On 11/05/2013 05:58 PM, Christophe wrote:
> Although I do like the idea brought by the patch, there are a few things in 
> this implementation that I would suggest to do differently:

Absolutely!  I'm a mathematician, not a programmer, so I appreciate all
the input I can get!

>> +WMTheme* W_GetTheme(WMScreen *scr);
> I think this should appear in the visible API of the toolkit.
> A theme is something internal to the toolkit, the application using it should 
> not see it
>
I'm a little confused here.  Are you suggesting that themes should be
visible or not?  Also, what determines this?  Is it WINGs.h vs.
WINGsP.h?  I couldn't find any documentation on what goes where, so I
just tried to follow the example of what was already there.
>> +typedef struct WMTheme {
>> +    WMColor *background;
>> +    WMColor *foreground;
>> +    WMColor *shadow;
>> +    WMColor *highlight;
>> +    WMColor *unselectedTabBackground;
>> +    WMColor *unselectedTabHighlight;
>> +} WMTheme;
> I would suggest to rethink the names and organisation of this structure, 
> because there will need more, for example: background is for what? the 
> standard bg of the window I suppose, but text fields are likely to have a 
> different background, aren't they? and the same happens for the foreground, 
> no?
>

Absolutely.  As it stands now, the patch is mostly just a quick hack to
replace what WINGs historically has called "white", "black", "gray", and
"darkGray".  I chose names that represented what these colors (most of
the time) are used for.  There are definitely major issues with these
choices.  (White is a big problem.  It is used for button highlights,
selected text, and textfield backgrounds, all of which are very different.)

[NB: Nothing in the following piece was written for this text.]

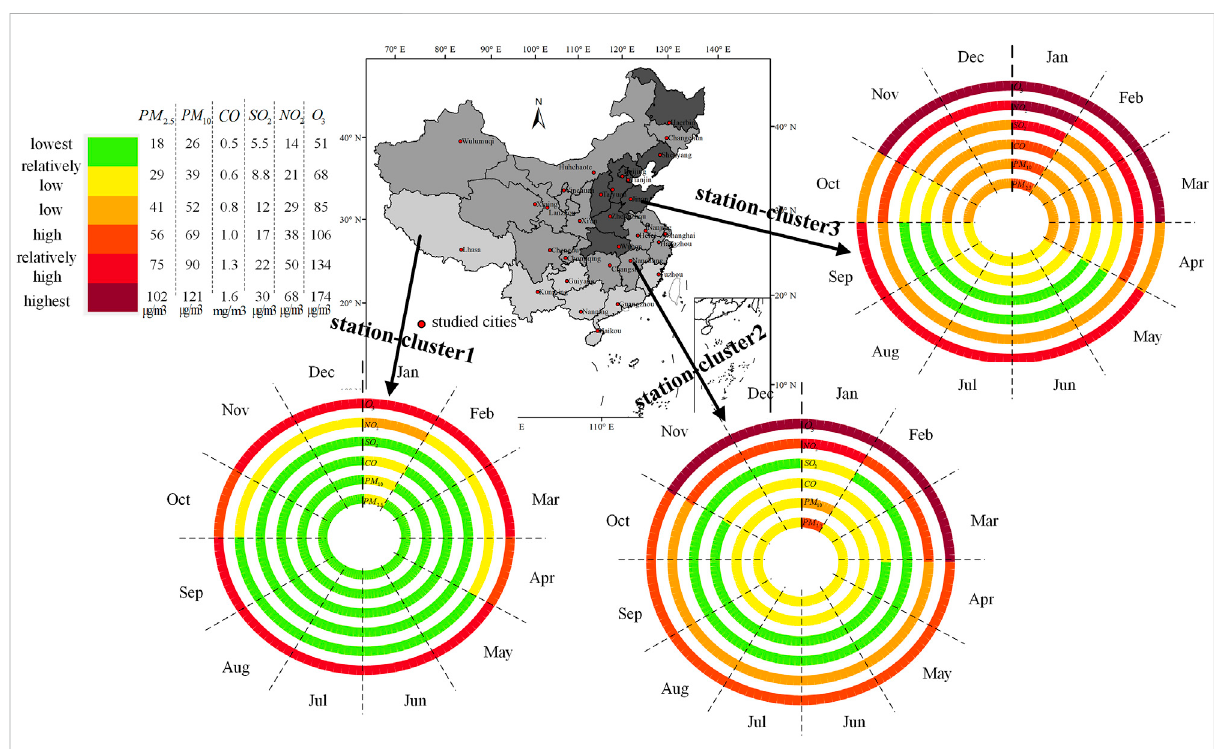
FIGURE 8 Spatial heterogeneity of relationships among six air pollutants from the perspective of station clusters; the map indicates spatial distribution of station clusters with coverage indicated by provinces of corresponding cities (stations) in that station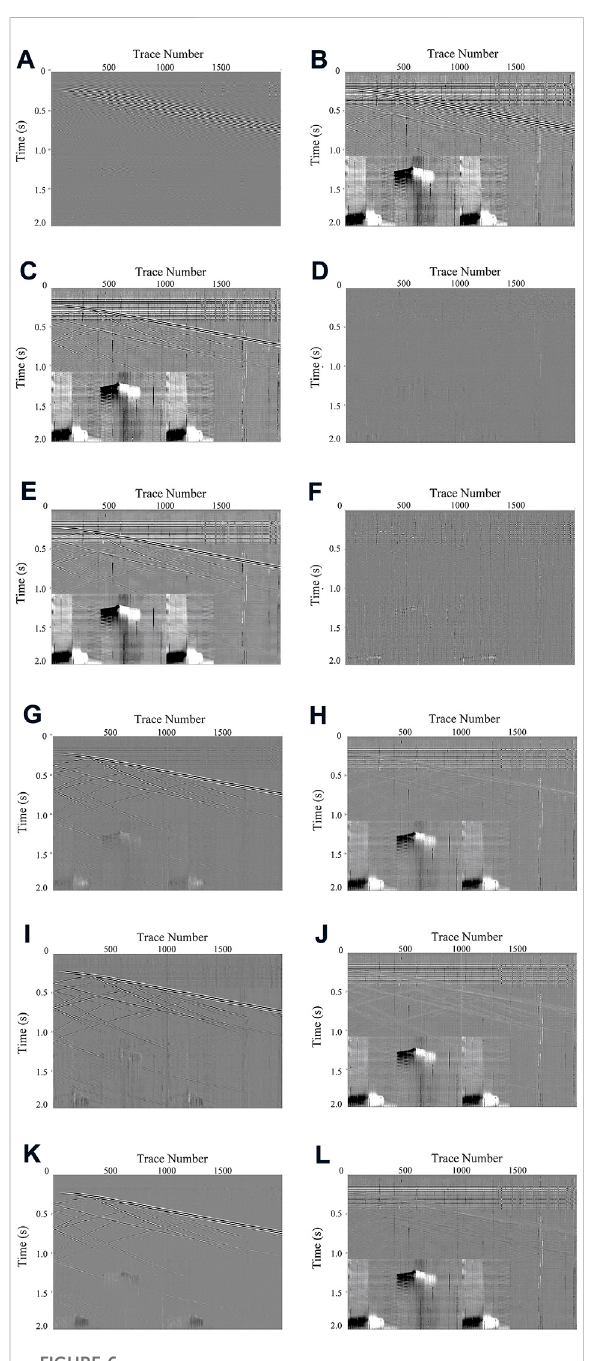
FIGURE 6 Comparisons for denoising results of different methods. (A – B) The denoising result with the SNR of 1.9371 dB and predicted noise of Band-pass fi ltering. (C – D) The denoising result with the SNR of 1.0421 dB and predicted noise of Wavelet transform fi ltering. (E – F) The denoising result with the SNR of 0.5712 dB and predicted noise of WNNM. (G – H) The denoising result with the SNR of 18.3209 dB and predicted noise of DnCNN. (I – J) The denoising result with the SNR of 18.4935 dB and predicted noise of U-Net (K – L) The denoising result with the SNR of 19.0062 dB and predicted noise of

The ultimate solution I think would be to gut the hardcoded names
entirely and create more descriptive names.  I'm beginning to work on
this, but it will take some time.  :)

>> +{
>> +    WMTheme *theme;
>> +    WMUserDefaults *defaults;
>> +
>> +    char *background;
>> +    char *foreground;
>> +    char *shadow;
>> +    char *highlight;
>> +    char *unselectedTabBackground;
>> +    char *unselectedTabHighlight;
>> +    
>> +    defaults = WMGetStandardUserDefaults();
>> +
>> +    if (defaults) {
>> +            background = WMGetUDStringForKey(defaults, "Background");
>> [...]
>> +    
>> +    theme->background = WMCreateNamedColor(scr,background,True);
>> +    if (!theme->background)
>> +            theme->background = WMCreateRGBColor(scr, 0xaeba, 0xaaaa, 
>> 0xaeba, True);
> I'm not sure this behaves as good as you expect.
>
What do you mean?

Thanks again.  I really appreciate it!